The Future of the California Housing Market

Home prices have declined 40% – 50% over the last 3 years but how much lower can prices really go?  The California job market is hugely dependent upon real estate so it is imperative to look at home prices as they relate to income levels.  Remember there is a current unemployment rate of 12.4% and a huge underemployment rate of 23%, the second in the nation.  Based on the chart below it looks as though housing is doing a little better than employment which is surprising given California’s employment dependence on the housing industry.


What is interesting is that employment kept increasing for 2 more years after the real estate bubble burst from 2007 through around 2009.  Right now you see employment hovering around 1998 levels while home prices are around 2003 levels showing a lost decade in home prices.  Home prices are no longer driving employment, and it is safe to assume that it should be the other way around given the increased risk standards given from the banks for financing and large amount of foreclosures looming, limiting the increase in home values.  An increase in employment and spending power is the only thing that is going to stabilize home prices.  The buying power is simply not there for California home prices and the only way for the prices to go is down.  Simply put, mortgage brokers, real estate agents, contractors and most people that are in the real estate industry were making 3 times more than they are now.  This reduces their purchasing power significantly.

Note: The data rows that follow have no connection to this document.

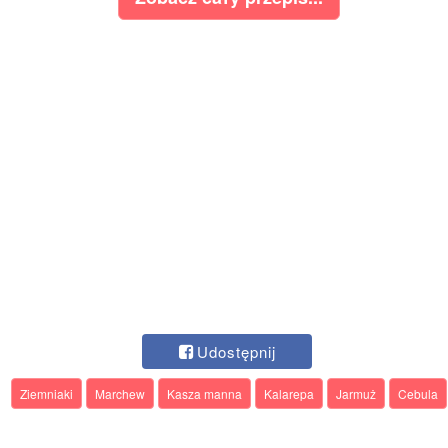
Udostępnij
Ziemniaki
Marchew
Kasza manna
Kalarepa
Jarmuż
Cebula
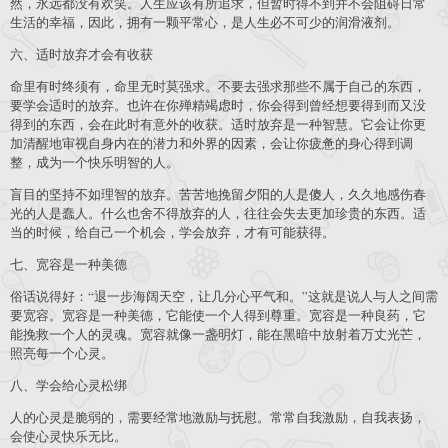
然，永远都没有欢笑。人生应该有所追求，但暂时得不到并不会阻碍日常
生活的幸福，因此，拥有一颗平常心，是人生必不可少的润滑液剂。
六、适时放弃才会有收获
命里有时终须有，命里无时莫强求。不要去强求那些不属于自己的东西，
要学会适时的放弃。也许在你殚精竭虑时，你会得到曾经想要得到而又没
得到的东西，会在此时有意外的收获。适时放弃是一种智慧。它会让你更
加清醒地审视自身内在的潜力和外界的因素，会让你疲惫的身心得到调
整，成为一个快乐明智的人。
盲目的坚持不如理智的放弃。苦苦地挽留夕阳的人是傻人，久久地感伤春
光的人是蠢人。什么也舍不得放弃的人，往往会失去更加珍贵的东西。适
当的时候，给自己一个机会，学会放弃，才有可能获得。
七、宽容是一种美德
俗话说得好：“退一步海阔天空，让几分心平气和。”这就是说人与人之间需
要宽容。宽容是一种美德，它能使一个人得到尊重。宽容是一种良药，它
能挽救一个人的灵魂。宽容就像一盏明灯，能在黑暗中放射着万丈光芒，
照亮每一个心灵。
八、学会给心灵松绑
人的心灵是脆弱的，需要经常地激励与抚慰。常常自我激励，自我表扬，
会使心灵快乐无比。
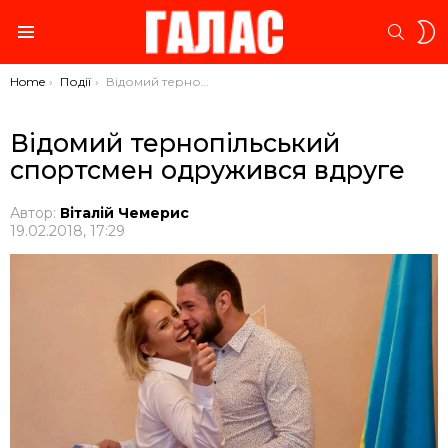
S
SEARC
S
Menu
You are here:
Home
Події
Відомий тернопільський спортсмен одружився вдруге
Відомий тернопільський
спортсмен одружився вдруге
Автор:
Віталій Чемерис
19.02.2018, 17:29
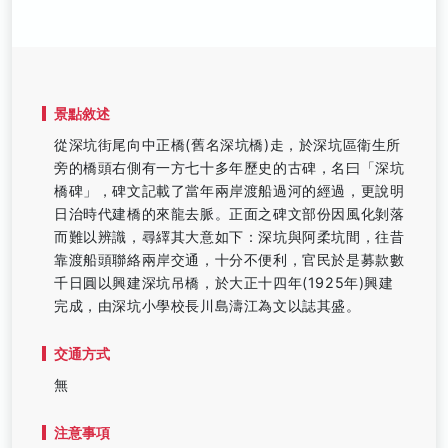
景點敘述
從深坑街尾向中正橋(舊名深坑橋)走，於深坑區衛生所
旁的橋頭右側有一方七十多年歷史的古碑，名曰「深坑
橋碑」，碑文記載了當年兩岸渡船過河的經過，更說明
日治時代建橋的來龍去脈。正面之碑文部份因風化剝落
而難以辨識，尋繹其大意如下：深坑與阿柔坑間，往昔
靠渡船頭聯絡兩岸交通，十分不便利，官民於是募款數
千日圓以興建深坑吊橋，於大正十四年(1925年)興建
完成，由深坑小學校長川島濤江為文以誌其盛。
交通方式
無
注意事項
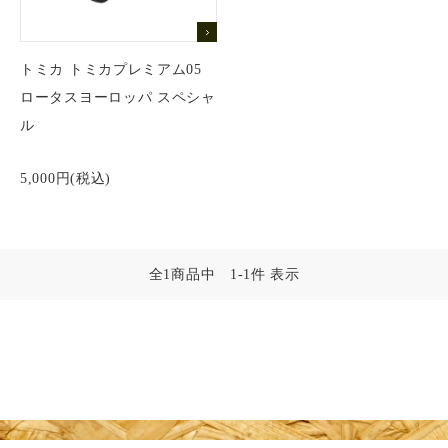
ゲームソフト一覧
ボックス
その他TOY
トミカプレミアム
店舗紹介
プロ野球カード
トミカ トミカプレミアム05
その他TOY一覧
スーパーファミコン
デッキ
トミカリミテッド
ロータスヨーロッパ スペシャ
仮面ライダー
支払い方法
ル
仮面ライダーベルト
ゲームボーイ
パック
トミカリミテッドヴィンテージ
トミカ
5,000円(税込)
配送方法
メガドライブ
トミカギフト
チョロQ
PCエンジン
ドリームトミカ
プライバシーポリシー
全1商品中 1-1件 表示
その他 ゲームソフト
チョロQ
特定商取引法に基づく表記
ログイン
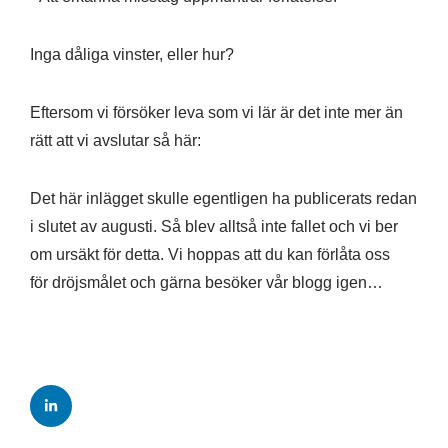
Inga dåliga vinster, eller hur?
Eftersom vi försöker leva som vi lär är det inte mer än
rätt att vi avslutar så här:
Det här inlägget skulle egentligen ha publicerats redan
i slutet av augusti. Så blev alltså inte fallet och vi ber
om ursäkt för detta. Vi hoppas att du kan förlåta oss
för dröjsmålet och gärna besöker vår blogg igen…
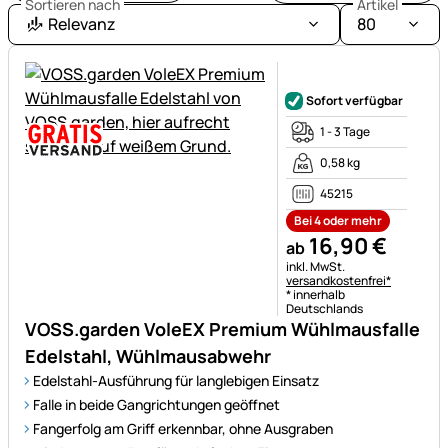
Sortieren nach
Artikel
Relevanz
80
Noch keine Bewertungen ab
Sofort verfügbar
1 - 3 Tage
0,58 kg
45215
Bei 4 oder mehr
16
,
90
€
ab
Steuerhinweis:
inkl. MwSt.
versandkostenfrei*
* innerhalb
Deutschlands
VOSS.garden VoleEX Premium Wühlmausfalle
Edelstahl, Wühlmausabwehr
Edelstahl-Ausführung für langlebigen Einsatz
Falle in beide Gangrichtungen geöffnet
Fangerfolg am Griff erkennbar, ohne Ausgraben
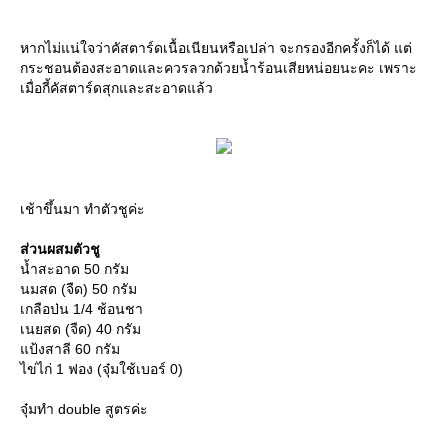
หากไม่แน่ใจว่าคัสตาร์ดเนื้อเนียนหรือเปล่า จะกรองอีกครั้งก็ได้ แต่
กระชอนต้องสะอาดและควรลวกด้วยน้ำร้อนเสียหน่อยนะคะ เพราะ
เมื่อกี้คัสตาร์ดสุกและสะอาดแล้ว
เช้าขึ้นมา ทำตัวชูค่ะ
ส่วนผสมตัวชู
น้ำสะอาด 50 กรัม
นมสด (จืด) 50 กรัม
เกลือป่น 1/4 ช้อนชา
เนยสด (จืด) 40 กรัม
แป้งสาลี 60 กรัม
ไข่ไก่ 1 ฟอง (จุ๋มใช้เบอร์ 0)
จุ๋มทำ double สูตรค่ะ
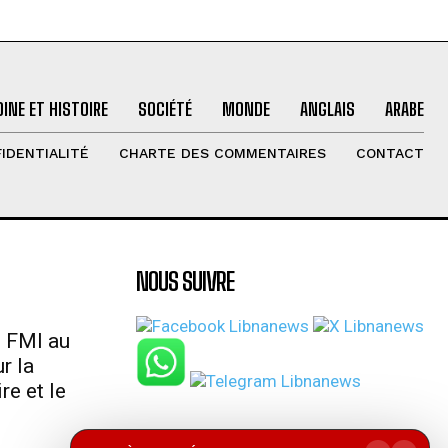
INE ET HISTOIRE
SOCIÉTÉ
MONDE
ANGLAIS
ARABE
IDENTIALITÉ
CHARTE DES COMMENTAIRES
CONTACT
NOUS SUIVRE
u FMI au
r la
re et le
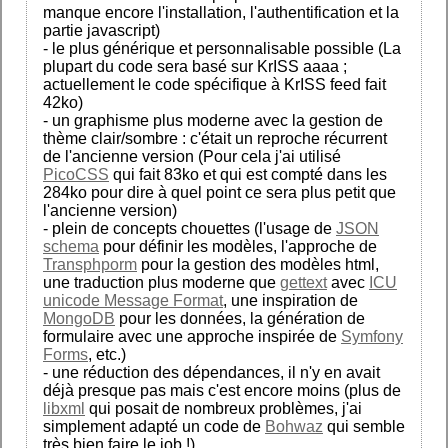
manque encore l'installation, l'authentification et la
partie javascript)
- le plus générique et personnalisable possible (La
plupart du code sera basé sur KrISS aaaa ;
actuellement le code spécifique à KrISS feed fait
42ko)
- un graphisme plus moderne avec la gestion de
thème clair/sombre : c'était un reproche récurrent
de l'ancienne version (Pour cela j'ai utilisé
PicoCSS
qui fait 83ko et qui est compté dans les
284ko pour dire à quel point ce sera plus petit que
l'ancienne version)
- plein de concepts chouettes (l'usage de
JSON
schema
pour définir les modèles, l'approche de
Transphporm
pour la gestion des modèles html,
une traduction plus moderne que
gettext
avec
ICU
unicode Message Format
, une inspiration de
MongoDB
pour les données, la génération de
formulaire avec une approche inspirée de
Symfony
Forms
, etc.)
- une réduction des dépendances, il n'y en avait
déjà presque pas mais c'est encore moins (plus de
libxml
qui posait de nombreux problèmes, j'ai
simplement adapté un code de
Bohwaz
qui semble
très bien faire le job !)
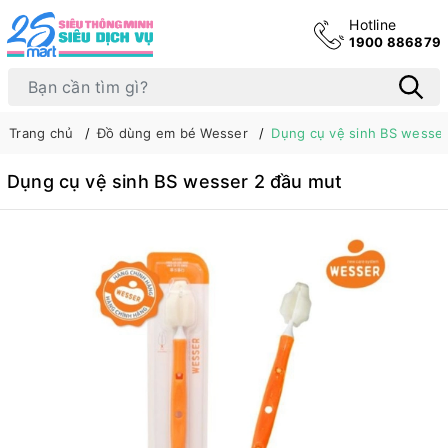
Hotline
1900 886879
Trang chủ
Đồ dùng em bé Wesser
Dụng cụ vệ sinh BS wesser
Dụng cụ vệ sinh BS wesser 2 đầu mut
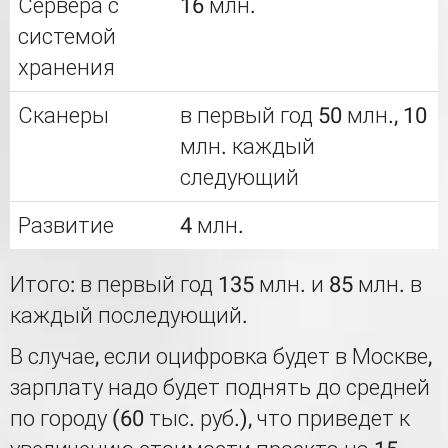
Сервера с
16 млн.
системой
хранения
Сканеры
в первый год 50 млн., 10
млн. каждый
следующий
Развитие
4 млн.
Итого: в первый год 135 млн. и 85 млн. в
каждый последующий.
В случае, если оцифровка будет в Москве,
зарплату надо будет поднять до средней
по городу (60 тыс. руб.), что приведет к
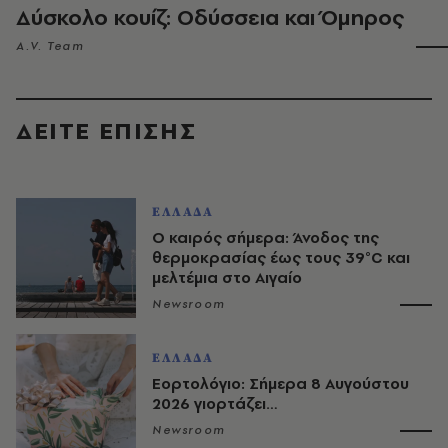
Δύσκολο κουίζ: Οδύσσεια και Όμηρος
A.V. Team
ΔΕΙΤΕ ΕΠΙΣΗΣ
ΕΛΛΑΔΑ
Ο καιρός σήμερα: Άνοδος της
θερμοκρασίας έως τους 39°C και
μελτέμια στο Αιγαίο
Newsroom
ΕΛΛΑΔΑ
Εορτολόγιο: Σήμερα 8 Αυγούστου
2026 γιορτάζει…
Newsroom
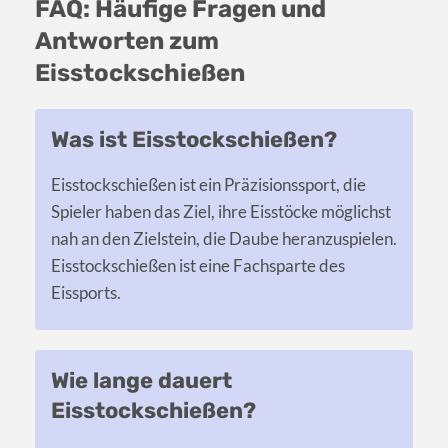
FAQ: Häufige Fragen und
Antworten zum
Eisstockschießen
Was ist Eisstockschießen?
Eisstockschießen ist ein Präzisionssport, die
Spieler haben das Ziel, ihre Eisstöcke möglichst
nah an den Zielstein, die Daube heranzuspielen.
Eisstockschießen ist eine Fachsparte des
Eissports.
Wie lange dauert
Eisstockschießen?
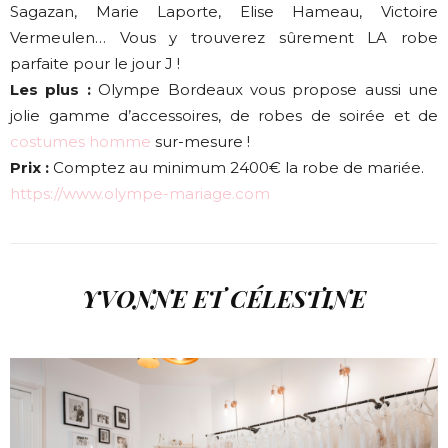
Sagazan, Marie Laporte, Elise Hameau, Victoire
Vermeulen… Vous y trouverez sûrement LA robe
parfaite pour le jour J !
Les plus :
Olympe Bordeaux vous propose aussi une
jolie gamme d’accessoires, de robes de soirée et de
costumes homme
sur-mesure !
Prix :
Comptez au minimum 2400€ la robe de mariée.
https://www.olympe-mariage.com
YVONNE ET CÉLESTINE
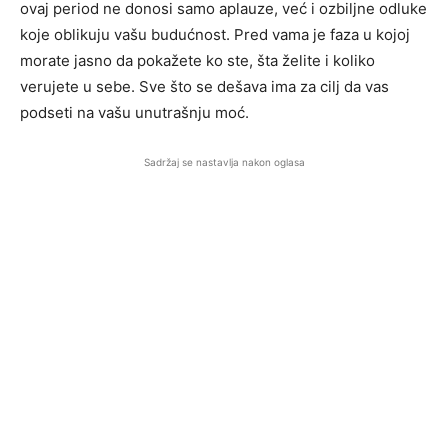
ovaj period ne donosi samo aplauze, već i ozbiljne odluke
koje oblikuju vašu budućnost. Pred vama je faza u kojoj
morate jasno da pokažete ko ste, šta želite i koliko
verujete u sebe. Sve što se dešava ima za cilj da vas
podseti na vašu unutrašnju moć.
Sadržaj se nastavlja nakon oglasa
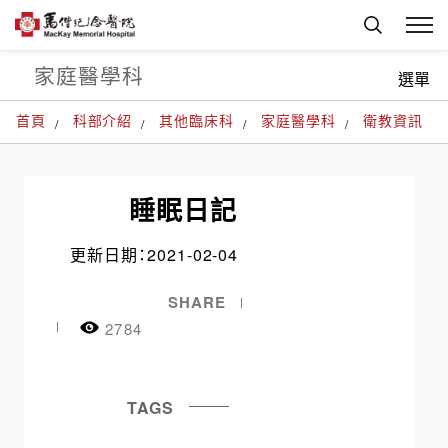
家庭醫學科
選單
首頁
科部介紹
其他臨床科
家庭醫學科
衛教資訊
睡眠日記
更新日期：2021-02-04
SHARE
2784
TAGS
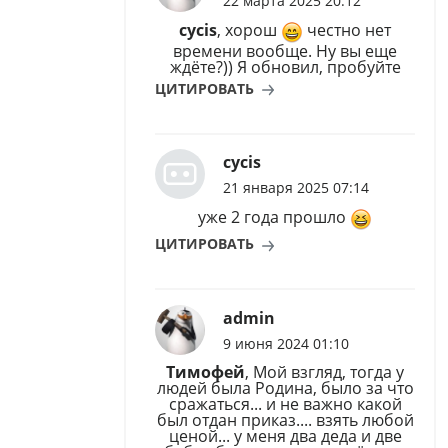
22 марта 2025 20:12
cycis
, хорош
честно нет
времени вообще. Ну вы еще
ждёте?)) Я обновил, пробуйте
ЦИТИРОВАТЬ
cycis
21 января 2025 07:14
уже 2 года прошло
ЦИТИРОВАТЬ
admin
9 июня 2024 01:10
Тимофей
, Мой взгляд, тогда у
людей была Родина, было за что
сражаться... и не важно какой
был отдан приказ.... взять любой
ценой... у меня два деда и две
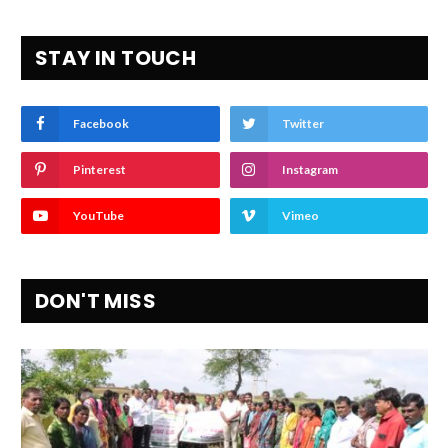
STAY IN TOUCH
Facebook
Twitter
Pinterest
Instagram
YouTube
Vimeo
DON'T MISS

To give a clearer picture of how employment is moving check out the unemployment benefits payout chart below which shot up from close to $6 million in 2009 to above $20 million currently.  It only dropped slightly due to the people who have been on unemployment for 99 months and exhausted their benefits.


There is no way there will be a California housing recovery until employment turns around.  It just does not make economic sense unless the banks start giving out liar loans again!  This is why the mortgage brokers were making 6 figures in the first place with a high school diploma and no real education of the industry.  This increased the overall economy by those high paid workers increasing their spending  habits causing an increase in GDP during that time.  California was making a ton of revenue so why in the world would they stop the corruption?  This reinforced even more corruption because everyone was making a boat load of money and turning a blind eye to the truth, that all of this growth was artificial.  Then you have tax credits and government bail outs trying to re-create the environment because so many were making so much money which did nothing but prolong the problem.  We see this in the continued decline in housing after the tax credits went away.

Now I am sure you are hearing the rumors that only high tier housing prices will decrease but that is simply not the case.  They are still inflated.  See the chart below showing home prices at all levels still being overvalued.


Of the lower tier prices declined 51% while middle tier declined 37% and higher end properties declined 28%.  Currently total MLS California inventory is at about 164,000 but if you include the shadow inventory of defaulted homes you are looking at approximately 462,000 homes.  The banks have just not begun to foreclose on them yet.  That would increase supply by 282%, and what does economics tell you about increases in supply without an increase in demand?  It tells you that prices have to drop.  It is really difficult to modify these homes when they have dropped as much as they have and reports show that in reality only 10% of these homes will actually be able to be modified.  Home prices should actually decline in California even below historic trends because it is the weakest employment market since the great depression.  That coupled with the bad consumer sentiment about buying homes now and the fear that they have about the current California real estate market is a combination for further price reduction.  Pretty incredible if you ask me.  This is exactly why I don’t buy property in California right now.  I would rather buy in markets that have better economic indicators, are business friendly and you can get a better return on your money due to cash flow.  People tell me all of the time, I buy in California because it has always had appreciation and it will appreciate in the future.  But not a single one of them can tell me what evidence they see for market appreciation.  All I see is a decline in California real estate prices or at least stagnate prices at best for the next 2 decades.  Go ahead and invest in California if you want, but don’t expect price increases just because they historically increased without understanding the economics underlying the market.  And don’t say I didn’t warn you.  Also, thanks to Dr. Housing Bubble for some great information, it’s always top notch and data driven.